Thumb-nail Review #37

Authentic Orientalism—Tan Dun

Authentic Orientalism—Tan Dun
by Daniel Goode

March 11th, 2007

I saw Tan Dun’s Metropolitan-commissioned opera, The First Emperor, that is, I saw the film of it at my local movie theater (what a great idea at $15 instead of a $90 Met ticket). It was the most expensive opera ever produced by the Met, and not the prettiest, far from the best, yet amazingly: authentic chinoiserie, because the creator and conductor is a true Chinese emigre composer from Mainland China, a fine musician as we can readily see in the film where he rehearses and conducts and coaxes Chinese rhythmic structure from the Met orchestra (that was my favorite part of the film).

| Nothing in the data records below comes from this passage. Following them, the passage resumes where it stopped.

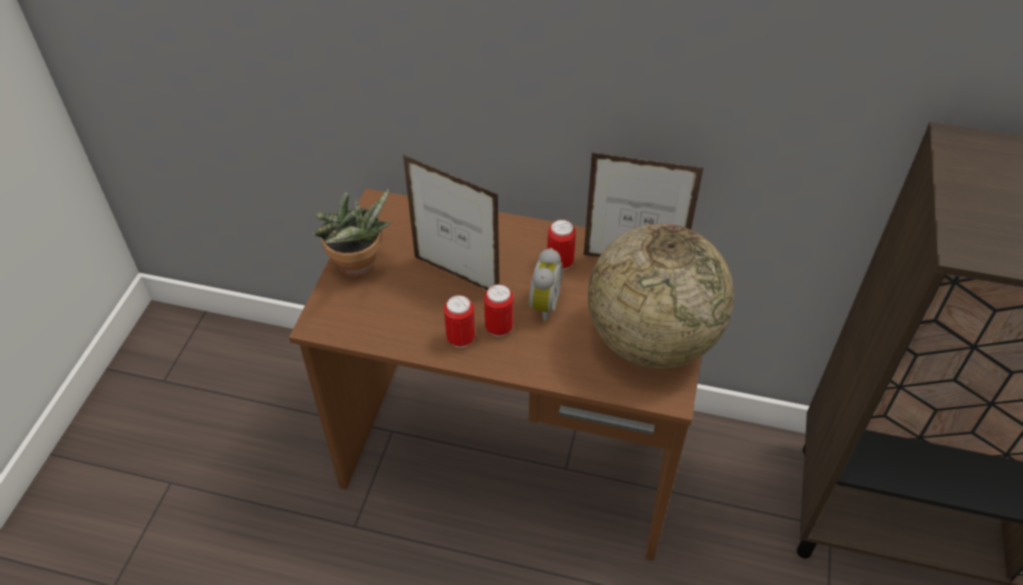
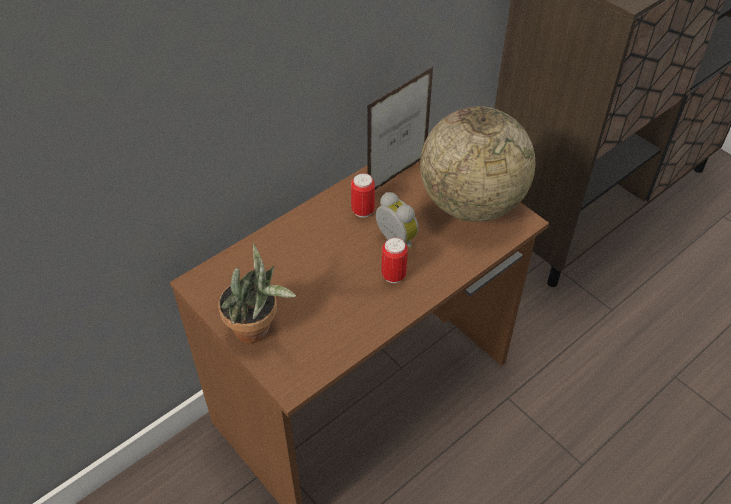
camera: 55 degrees left, 0 degrees up
picture frame [403,155,499,290] -> none
can [444,295,475,348] -> none

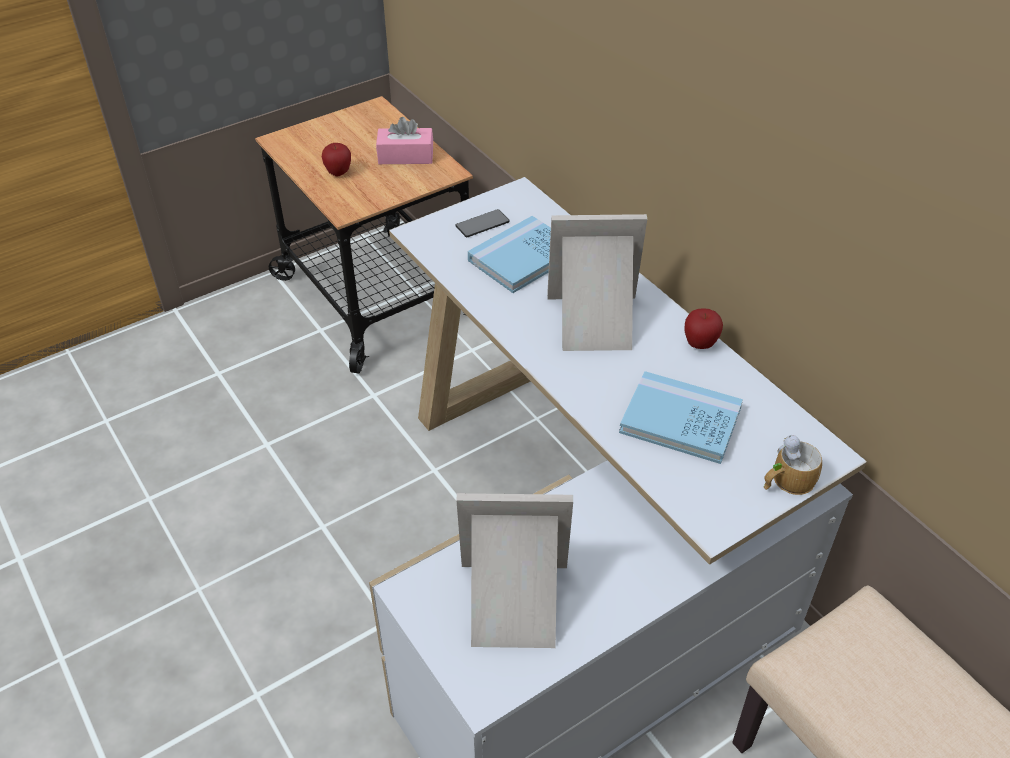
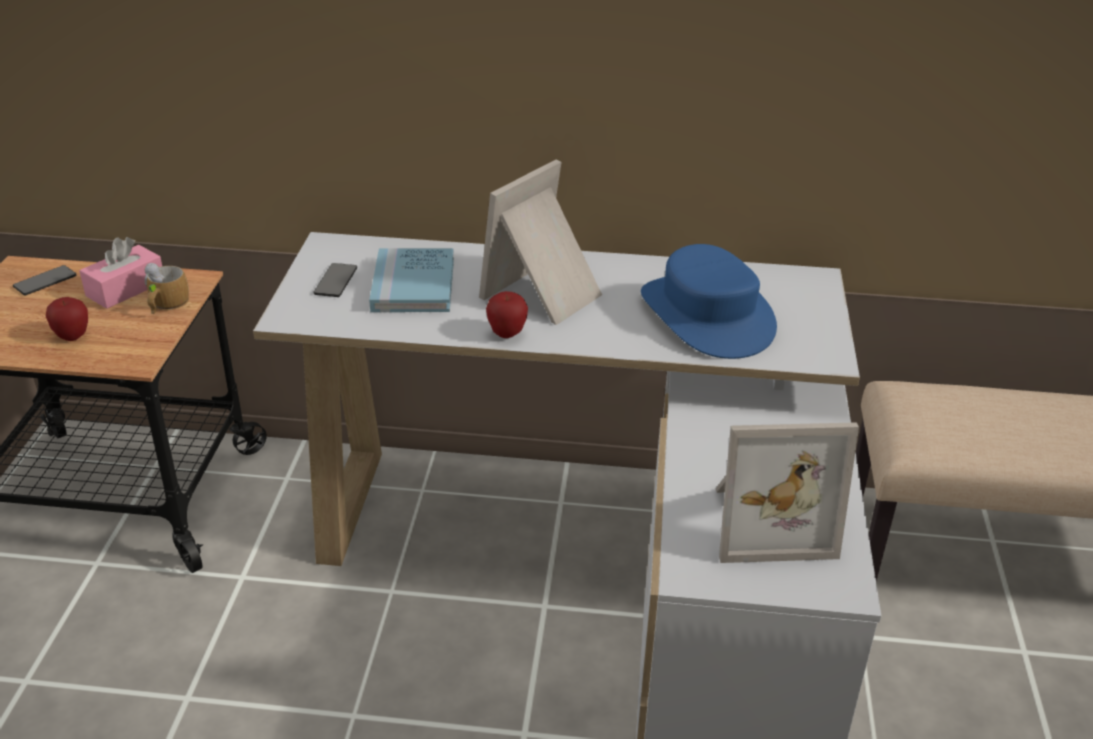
camera: 50 degrees left, 10 degrees down
picture frame [456,493,573,648] -> picture frame turned 135 degrees counterclockwise [715,422,859,563]
blue book [619,371,743,464] -> blue hat [641,244,777,359]
apple [685,308,723,349] -> apple moved to [486,291,528,338]
mug [764,435,822,495] -> mug moved to [144,263,189,314]
none -> phone [13,265,76,295]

It was as if the composer consulted a textbook on how to make an early 19th century opera, both plot and music (updated with a post-Copland tonal jam). The recipe proceeded: add a thin veneer of borrowed qualities from folk and Peking opera with plenty of generalized, contemporary ethnic sound, pleasant borrowings from Harry Partch, gamelan, flower-pot chimes of ancient China and post Cage-America. Placido Domingo painfully and humanly played the Emperor. It must have been fairly thankless: no wonderful tunes, lots of awkward a-rhythmic declamatory singing, he gets to reign over a lonely, now unified empire (represented by synchronized-swimming-style militaristic chorus); plus no off-spring, a dead son-in-law (protégé from the military killed off somehow). Not a good fate for a great culture, past or future. Elizabeth Futrel (great voice, good actress, matchstick Puccini-type) was the unlucky princess, though cured of leg-paralysis (“you don’t like my legs!”) by—exactly—one illicit love-making scene, she still had to die, and did so, thankfully, off-stage.

It’s just plain unfortunate to say that the music isn’t very good. It doesn’t ever give that special lift and momentum that makes opera work. It’s strangely reminiscent of clunky American opera composers like Robert Ward, not up to Menotti’s craft, lots of spectacle produced by specialist masters such as a Chinese male soprano/dancer who was super charismatic. But these virtues just called attention to the emptiness at the center: A little bit of Puccini-esque pentatonic European harmonizing, the show-off, Carl Orff-like “asian” sounds, some choral glissandos from Buddhists monks—you get the idea. Lots of stuff, not really melding into something satisfying.
And, to further embarrass the most tolerant ethnic sympathizer, a more-than-clunky libretto by the composer and a collaborator with choice lines like: “The dead branches are sprouting,” “dry husks of leaves rattled in my heart,” “You promised to go with me step by step to the summit.”

But maybe I’m just a little sour, because what really annoyed me subliminally throughout was the harsh audio sound, bringing the edginess, not the smoothness of these strong, vibrato-tinged voices to the fore. I had use earplugs some of the time. Movie sound systems are usually cranked up just in general. Here, one really missed the fuller, gentler, acoustic mix of the opera hall. Nobody really sounded good, even in an Italianate, harmonically friendly trio. One melodic tic became less rather than more affecting as it came back often through-out at phrase endings, a fa-mi-do, motive that reminded me constantly of some American theater composer, maybe Leonard Bernstein of Candide. But to start speculating at this level of discontent is madness.

The audience at my local New York theater was quite a bit older than most movie audiences there, sprinkled with true flamboyant artist types greeting and networking. I think these movie broadcasts are a really great innovation for the Met, even with the correctable deficit mentioned. Certainly the low price sweetens the possibility of walking out or taking breaks during slow times. The extensive intermission feature of rehearsal clips and interviews was the best part: lively, musical and all about process and art. If not fulfilled, I didn’t feel cheated. There was a lot to take in, a lot to think about in the three- hour event.